Space Cloud automatically scales your services to match the load on the system. Each service is scaled independently of each other.
The following parameters are required for autoscaling to work.
The different types of scalers available in Space Cloud are:
You can specify multiple scalers for a single service in Space Cloud.
Each scaler calculates the desired number of instances for a service based on its type. For example, A CPU scaler will calculate the number of instances based on CPU consumption.
Space Cloud polls the number of instances from each scaler every few seconds, called the polling interval, which can be configured (default: 15 seconds).
If multiple scalers are configured for a single service, then Space Cloud uses the highest scale output from all the scalers and auto-scales your service accordingly. The desired scale value used by Space Cloud is always in the range of the min and max replicas specified by you for the service.
For example, if you have configured both the CPU and Memory scaler for a service, and the calculated number of instances as per these scalers are 4 and 5 respectively. Then, Space Cloud will enforce 5 as the desired scale.
Autoscaling works for each service independently. This feature makes sure that each service can scale independent of the other, keeping the system highly reactive.
To configure the auto-scaling config of service, head over to the Deployments
section in Mission Control:
Click on the Edit
button beside the required service to open the service configuration page. Expand the Advanced
section to see the following configs:
Set the min and max replicas as per your needs.

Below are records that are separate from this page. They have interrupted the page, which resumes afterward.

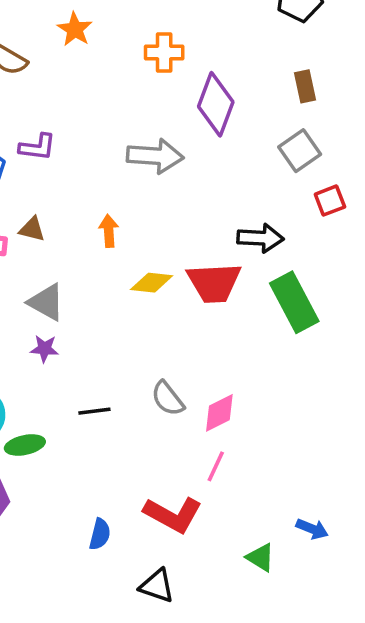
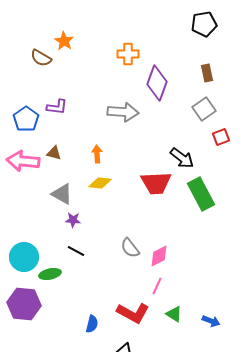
orange star: (75, 29) -> (64, 41), moved
black arrow: (260, 238) -> (182, 158), turned 35
yellow diamond: (152, 283) -> (100, 183), moved
purple star: (44, 349) -> (73, 220), moved
black line: (94, 411) -> (76, 251), moved, turned 36
green triangle: (260, 557) -> (174, 314), moved

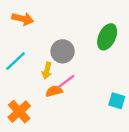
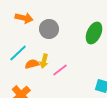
gray circle: (63, 51) -> (49, 29), moved
orange semicircle: (54, 91) -> (32, 64), moved

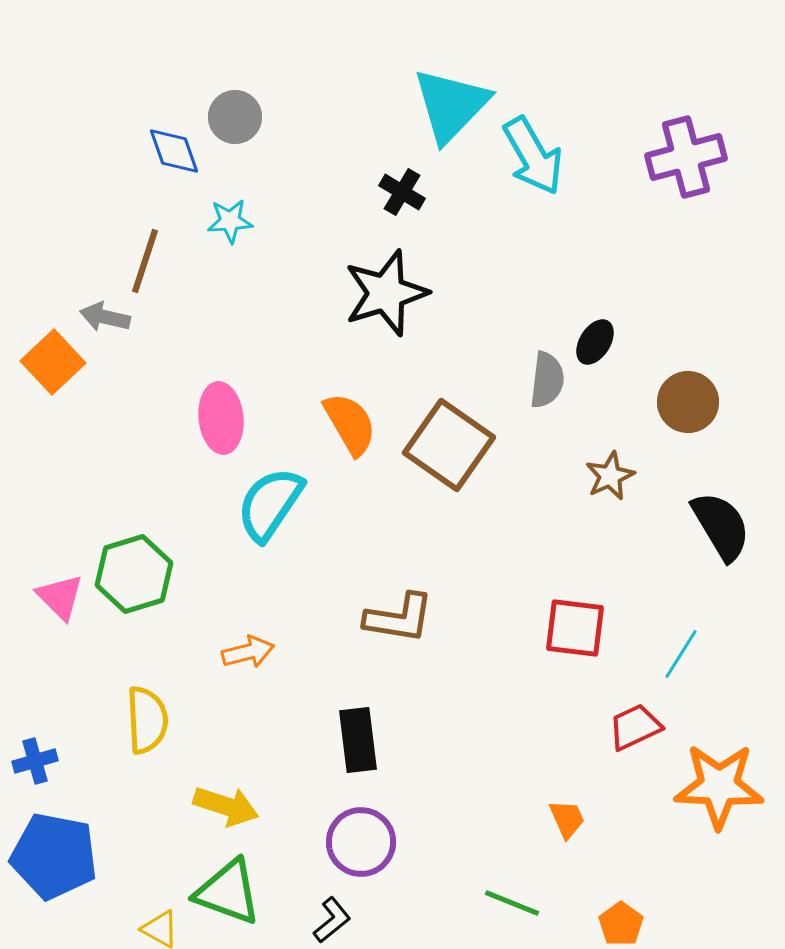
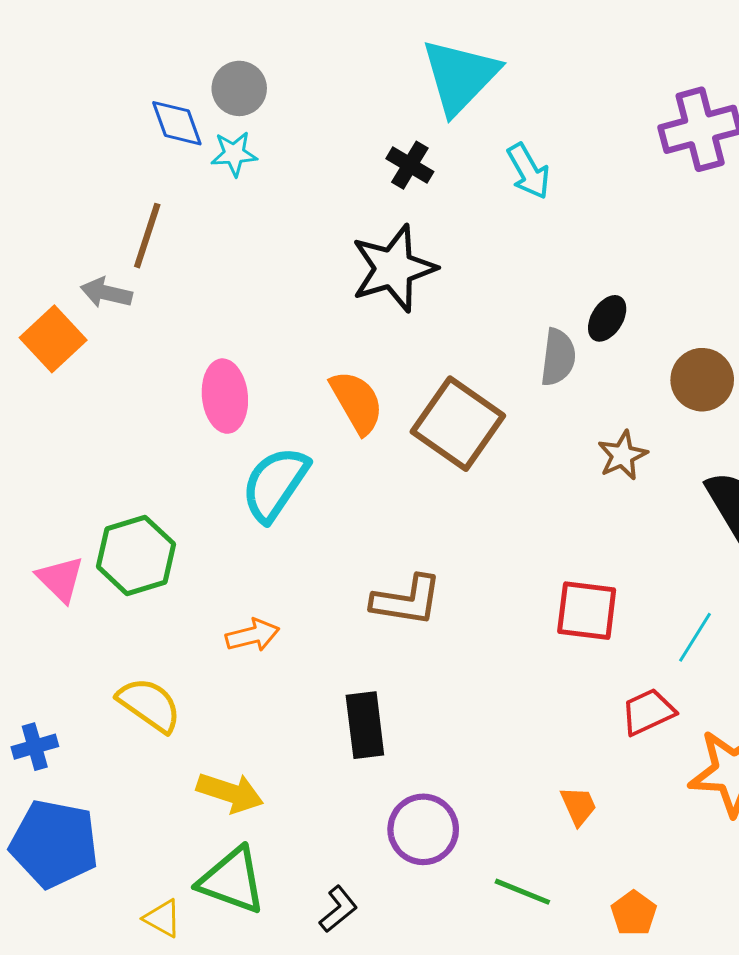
cyan arrow: (533, 156) -> (528, 171), moved, size x0.7
cyan star: (230, 221) -> (234, 154), moved
yellow semicircle: (147, 720) -> (149, 705), turned -52
purple circle: (361, 842) -> (423, 829), moved

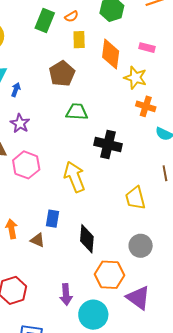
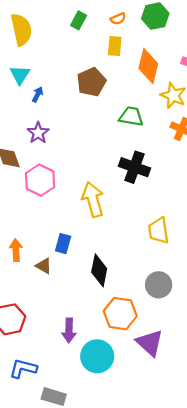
orange semicircle: (71, 17) -> (118, 19), moved
green rectangle: (45, 21) -> (79, 20), size x0.7
green trapezoid: (77, 112) -> (131, 116), moved

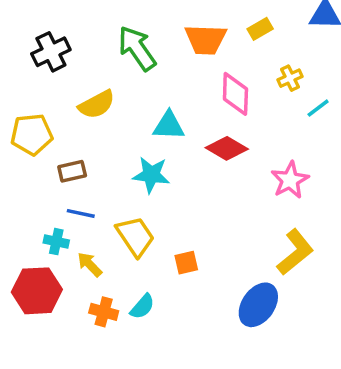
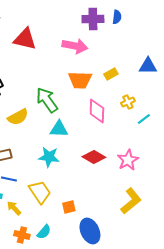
green arrow: (137, 48) -> (47, 100), moved
red diamond: (227, 148) -> (94, 157), moved
blue ellipse: (258, 305) -> (90, 231), moved, turned -60

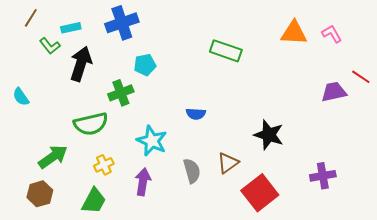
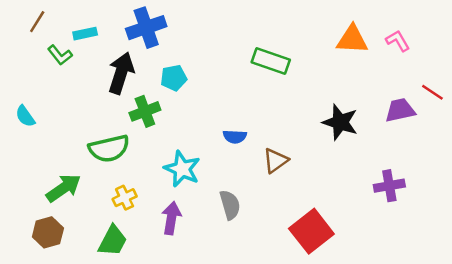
black arrow: (81, 64) -> (121, 73), moved
black star: (269, 135) -> (340, 122), moved
brown triangle: (228, 163) -> (276, 161), moved
purple cross: (323, 176) -> (389, 186), moved

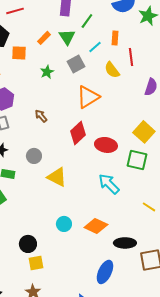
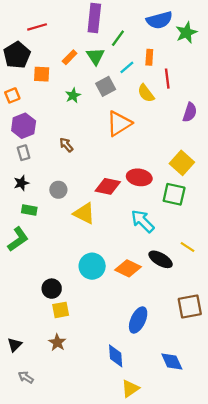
red diamond: (78, 133) -> (108, 186), moved, turned 55
cyan circle: (64, 224) -> (92, 266), size x1.5
black ellipse: (125, 243) -> (161, 259), moved, turned 30

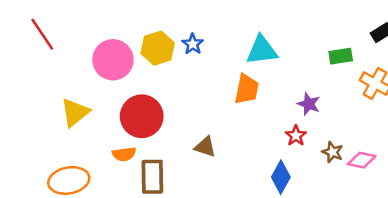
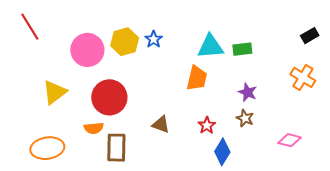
green rectangle: (341, 56) -> (242, 49), moved
red star: (296, 136) -> (207, 125), moved
brown star: (332, 152) -> (245, 118), moved

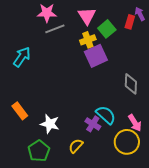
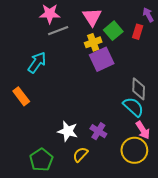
red rectangle: (130, 22) -> (138, 32), moved
cyan arrow: (22, 57) -> (37, 62), moved
orange rectangle: (20, 111) -> (21, 96), moved
cyan semicircle: (106, 115) -> (133, 107), moved
white star: (50, 124) -> (68, 131), moved

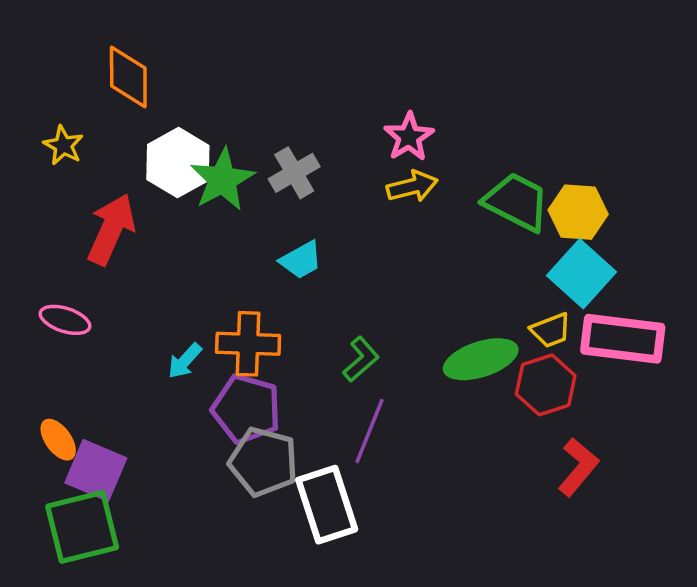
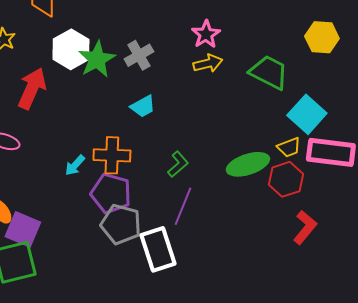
yellow hexagon: (578, 212) -> (322, 37), moved

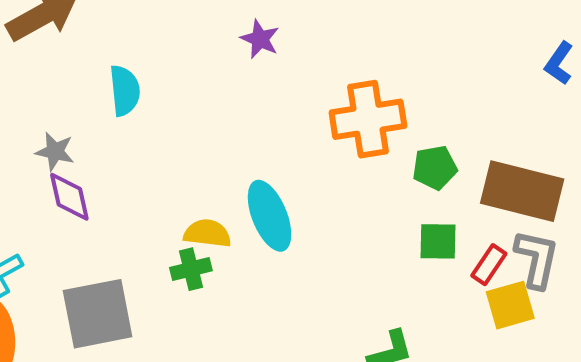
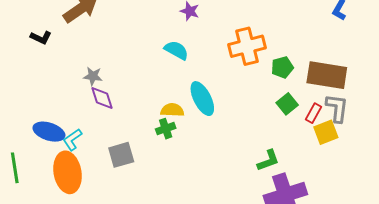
cyan semicircle: (125, 91) -> (176, 50), moved, turned -50
green square: (438, 241) -> (287, 104), turned -35
gray square: (98, 314) -> (121, 155), size x0.7

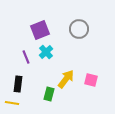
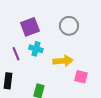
cyan cross: (46, 52) -> (36, 49), turned -32
yellow arrow: (66, 79) -> (63, 61), moved, turned 48

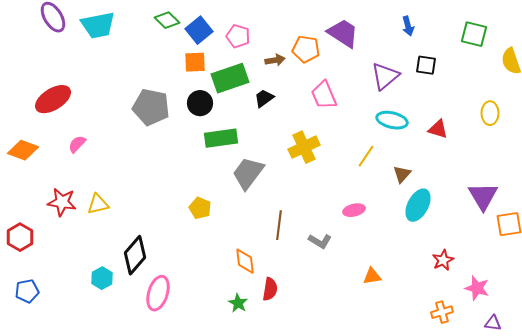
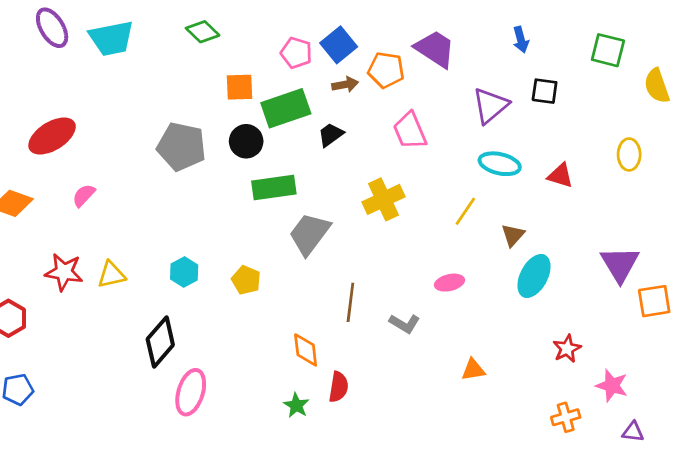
blue square: (199, 30) -> (339, 45), moved
cyan hexagon: (102, 278) -> (184, 272), moved

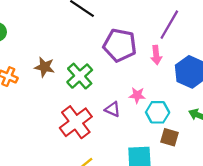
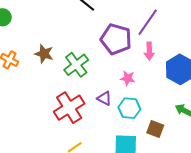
purple line: (169, 25) -> (148, 22), moved
pink star: (137, 95) -> (128, 78), moved
cyan hexagon: (158, 112) -> (129, 108), moved

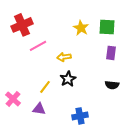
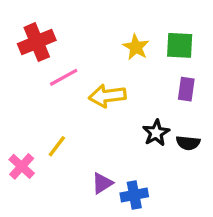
yellow arrow: (64, 57) -> (107, 96), size x1.5
black star: (68, 79) -> (156, 133), moved
yellow line: (45, 87) -> (57, 146), moved
purple triangle: (39, 109) -> (102, 183), moved, turned -40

Then configure the scalers for the service. Mission Control, by default configures the Request per second
scaler for your service so that you can get started without thinking about auto-scaling in most use cases.
However, if you want to change the behaviour of autoscaling, you can edit/remove the existing scaler and/or add new scalers as per your requirement.
To add a scaler, click on the Add scaler
button to open the following form:
Select the appropriate scaler type and configure it as per your requirements.
The configuration for the scalers is explained below in detail.
To scale based on the number of request per second, choose the scaler type as Request per second
:
Provide the number of requests per second you desire for an instance and save the scaler config.
For example, if you have configured the number of requests per second to be 80, and there are 200 requests per second for your service, then Space Cloud will scale the number of instances to 3 (200/80).
If you want to scale on the number of active/concurrent requests to your service, then choose the scaler type as Active requests
:
Provide the number of active requests desired for an instance and save the scaler config.
If you want to scale based on CPU consumption, select the scaler type as CPU
:
Select a threshold type. There are 3 types of thresholds:
After selecting a threshold type, provide a value for that threshold.
The threshold value for Average utilization percentage
has to be an integer between 0 and 100, denoting the desired average CPU utilization percentage.
For average/total value, the threshold value should be a string denoting the number of CPU cores in millis. For example, 100m
means 0.1 cpu core.
If you want to scale based on memory consumption, select the scaler type as Memory
:
Select a threshold type. There are 3 types of thresholds:
After selecting a threshold type, provide a value for that threshold.
The threshold value for Average utilization percentage
has to be an integer between 0 and 100, denoting the desired average memory utilization percentage.
For average/total value, the threshold value should be a string denoting the amount of memory (Example: 100Mi
, 45656Ki
, 0.5Gi
).
Space Cloud comes packed with KEDA (Kubernetes Event-Driven Autoscaling) to autoscale on the basis of various metrics.
For example, using KEDA events, you can easily scale on the basis of a cron schedule or the number of pending items in a broker, etc. Check out the complete list of scalers in KEDA.
To learn more about how KEDA works and its concepts, check out the documentation of KEDA.
To configure a KEDA scaler, select the scaler type as KEDA Events
:
Select the KEDA trigger type first and then add the metadata (config) fields required for that scaler. The metadata required for each trigger type is well documented on KEDA’s documentation.
Using secret metadata:
Often metadata will include certain secrets. For example, the credentials of the database or a token, etc. Such values should be provided as secret metadata.
To use secret metadata, first create a secret in Space Cloud with the key-value pairs that you want to use in secret metadata. Then in the secret metadata section provide the value of the required metadata field as secrets.<secret-name>.<key>
.
For example, let’s say you want username
and password
metadata fields as secret. Then first create a secret in Space Cloud with secret type as Environment Variables
, name as kedaSecrets
(name can be anything) and add the following key-value pairs:
username
, Value: <username>
password
, Value: <password>
Then add the following secret metadata in KEDA scaler config:
username
, Value: secrets.kedaSecrets.username
password
, Value: secrets.kedaSecrets.password
There are two advanced options in the auto-scaling config:
The interval (in seconds) at which Space Cloud polls the desired scale output from the scalers. Default is 15 seconds.
Scaling from zero to one is an expensive operation. It can usually take a couple of seconds to a minute or two for a service to be scaled up from zero to one.
Hence Space Cloud waits for a while before it scales down service to zero. The interval for which it waits is known as cooldown interval (default: 120 seconds). If in this interval, the desired scale for the service changes, the scale down to zero operation is cancelled.